The Parable of the Mesquite Tree

Velvet Mesquite with spring foliage, CC 3.0

I know that many people remember times growing up when they would walk through the grass without shoes, feeling the thin blades tickle their toes; that was not my experience growing up. On one hand the grass in south Texas was not the soft grass I would later experience in Iowa, Wisconsin and Nebraska which seemed to provide a universal blanket on the ground; yards where weeds were the exception as the grass thrived in the more temperate summers and more regular rains. I remember one of the years I served a congregation in Nebraska and they complained about the drought they were undergoing, and I remember thinking that this would have been a particularly wet year growing up near San Antonio. On the other hand, was the presence of the mesquite tree that occupied the back yard of my childhood home. This hardy tree made the already rough combination of grass and weeds a perilous minefield for those daring enough to venture into the yard without thick soled shoes.

Nobody chose to plant the mesquite tree and why would they? Although they were near impossible to kill they didn’t provide a thick canopy of shade like a maple or oak might. The mesquite tree produced bean pods which may have been edible but nobody I knew ate them or used them as feed for animals, but the pods would cover the yard attempting to produce even more of the unwanted trees. The wood seemed to have only one good use, for burning. When it burned it produced a hot fire with a pungent smoke, a fire that seems

to mirror the trees resilience in the ground. When the tree is cut down it activates its own trigger in the roots to produce more and heartier mesquite trees and like the hydra of myth where once you only had one head now you had multiple trees vying for the space occupied by the severed trunk on top of the still living roots. But most distinctive are the thorns, sometimes several inches in length and both tough and sharp. I remember pulling a thorn out of my foot that had punctured through my sandals and still was buried a half inch into my foot. Nobody would plant this tree within their garden.

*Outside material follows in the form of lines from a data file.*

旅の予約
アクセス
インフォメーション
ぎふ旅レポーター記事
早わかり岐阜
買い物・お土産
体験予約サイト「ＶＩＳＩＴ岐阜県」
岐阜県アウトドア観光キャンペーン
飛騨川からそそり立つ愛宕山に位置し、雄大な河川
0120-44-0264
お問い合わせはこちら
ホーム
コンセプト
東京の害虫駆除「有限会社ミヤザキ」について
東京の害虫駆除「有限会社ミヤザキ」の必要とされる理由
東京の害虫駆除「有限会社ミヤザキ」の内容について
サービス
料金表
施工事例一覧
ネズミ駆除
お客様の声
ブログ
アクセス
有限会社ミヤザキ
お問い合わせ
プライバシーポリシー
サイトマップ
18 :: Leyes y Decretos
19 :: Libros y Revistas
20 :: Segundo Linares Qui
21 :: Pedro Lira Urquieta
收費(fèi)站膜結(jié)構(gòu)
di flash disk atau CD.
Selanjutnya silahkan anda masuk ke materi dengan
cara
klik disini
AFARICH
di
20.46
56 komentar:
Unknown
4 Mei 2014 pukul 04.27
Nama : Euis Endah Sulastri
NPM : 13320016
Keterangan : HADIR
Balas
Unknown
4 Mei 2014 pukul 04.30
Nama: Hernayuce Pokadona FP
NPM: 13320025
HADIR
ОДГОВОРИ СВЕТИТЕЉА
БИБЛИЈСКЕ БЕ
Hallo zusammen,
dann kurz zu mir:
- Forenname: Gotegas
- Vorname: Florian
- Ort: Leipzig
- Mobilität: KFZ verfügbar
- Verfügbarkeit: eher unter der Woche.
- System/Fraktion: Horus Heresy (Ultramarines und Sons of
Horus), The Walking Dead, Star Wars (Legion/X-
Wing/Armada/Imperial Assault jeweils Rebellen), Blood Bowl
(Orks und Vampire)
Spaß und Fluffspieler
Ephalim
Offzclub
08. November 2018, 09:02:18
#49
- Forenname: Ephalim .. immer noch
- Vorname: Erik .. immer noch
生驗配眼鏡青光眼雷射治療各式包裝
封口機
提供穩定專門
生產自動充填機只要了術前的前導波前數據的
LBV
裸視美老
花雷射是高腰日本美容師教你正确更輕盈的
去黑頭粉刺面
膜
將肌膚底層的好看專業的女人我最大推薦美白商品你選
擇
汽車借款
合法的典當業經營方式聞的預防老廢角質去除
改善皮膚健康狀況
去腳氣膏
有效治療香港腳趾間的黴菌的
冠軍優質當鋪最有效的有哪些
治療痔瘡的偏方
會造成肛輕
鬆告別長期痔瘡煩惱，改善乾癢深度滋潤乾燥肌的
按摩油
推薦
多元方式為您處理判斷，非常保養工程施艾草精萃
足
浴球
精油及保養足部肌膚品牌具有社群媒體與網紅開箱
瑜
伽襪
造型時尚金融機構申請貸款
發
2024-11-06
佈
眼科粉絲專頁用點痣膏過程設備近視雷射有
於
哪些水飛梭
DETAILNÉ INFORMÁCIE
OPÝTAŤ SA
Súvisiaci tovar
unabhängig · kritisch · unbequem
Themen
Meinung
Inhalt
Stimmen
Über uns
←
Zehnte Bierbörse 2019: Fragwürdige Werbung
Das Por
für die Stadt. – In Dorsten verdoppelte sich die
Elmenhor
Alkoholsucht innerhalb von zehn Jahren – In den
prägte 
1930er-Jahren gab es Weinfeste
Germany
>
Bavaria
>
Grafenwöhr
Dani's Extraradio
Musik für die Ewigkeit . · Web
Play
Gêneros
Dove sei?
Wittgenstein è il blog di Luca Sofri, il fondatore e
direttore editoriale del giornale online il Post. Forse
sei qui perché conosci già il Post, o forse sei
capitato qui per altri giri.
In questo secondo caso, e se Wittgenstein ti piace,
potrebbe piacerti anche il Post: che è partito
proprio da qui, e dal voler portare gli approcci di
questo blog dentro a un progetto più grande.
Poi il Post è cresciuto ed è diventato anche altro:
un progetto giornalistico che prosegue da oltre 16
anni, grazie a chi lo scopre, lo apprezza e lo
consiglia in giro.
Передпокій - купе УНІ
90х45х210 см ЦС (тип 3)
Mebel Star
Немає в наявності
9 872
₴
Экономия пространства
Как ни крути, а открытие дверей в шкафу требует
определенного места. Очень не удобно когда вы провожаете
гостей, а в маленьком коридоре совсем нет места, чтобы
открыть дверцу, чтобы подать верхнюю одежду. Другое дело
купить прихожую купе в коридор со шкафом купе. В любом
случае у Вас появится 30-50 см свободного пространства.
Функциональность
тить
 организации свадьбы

Yet, as Jesus tells the parable of the mustard seed which comes from a small seed, it too was considered a nuisance plant, an extremely large noxious weed that was hard to remove from a field and was something that no farmer would voluntarily introduce. It was the antithesis of the mighty cedar which Ezekiel 17 could reference as an image for God’s planting God’s people in the land of milk and honey. For the cedar is a tree valued for it’s image of strength and power, valued for its strong wood used in the construction of the temple, palace and home. Yet both the mustard and the mesquite become homes for the birds of the airs and seem to provide protection for countless other creatures. Perhaps the kingdom of God looks more at times like the rough field with the mesquite tree than the palatial gardens that have every plant and tree managed and growing in near perfect symmetry. Perhaps the kingdom of God emerges in the less fertile places where only a fast-growing shrub or an incredibly resilient tree can endure the hot sun and unforgiving soil. Unlike the fruit trees which need continual tending or the cedars which thrive mixture of clay and loam and higher altitude of the mountains of Lebanon these unruly plants thrive like weeds no matter how hard they attempt to be eliminated. Perhaps the kingdom of God is something that refuses to go away, no matter how often it remains untended, unirrigated, uncared for, unloved and unwanted. Perhaps it thrives in the areas and situations that kill things more beautiful but less hardy. Maybe the kingdom of God also has its own thorns which may provide protection for the creatures that nest in its branches but provide a painful nuisance for those who look upon the tree as fit only for the fire. And perhaps, just perhaps, that which seems inconvenient, unlovely, and a waste of space to human eyes might be necessary, lovely and providential within the upside-down kingdom where the first are last and the last are first, where masters serve and kings are crucified. I may not always understand it, but I’ve learned to walk among the places where mesquite grow by wearing shoes with good soles and to wonder at their improbable place within God’s garden.

Photo of the foliage of a honey mesquite (Prosopis Glandulosa) by Don A.W. Carlson Shared by CC 2.5

1 thought on “The Parable of the Mesquite Tree

  1. Neil Post author

    This is a portion of the sermon I originally intended for June 17, prior to deciding I needed to address the issue of family separation. It is placed here in hope that it will not recede back into the mists of inspiration from which it sprouted.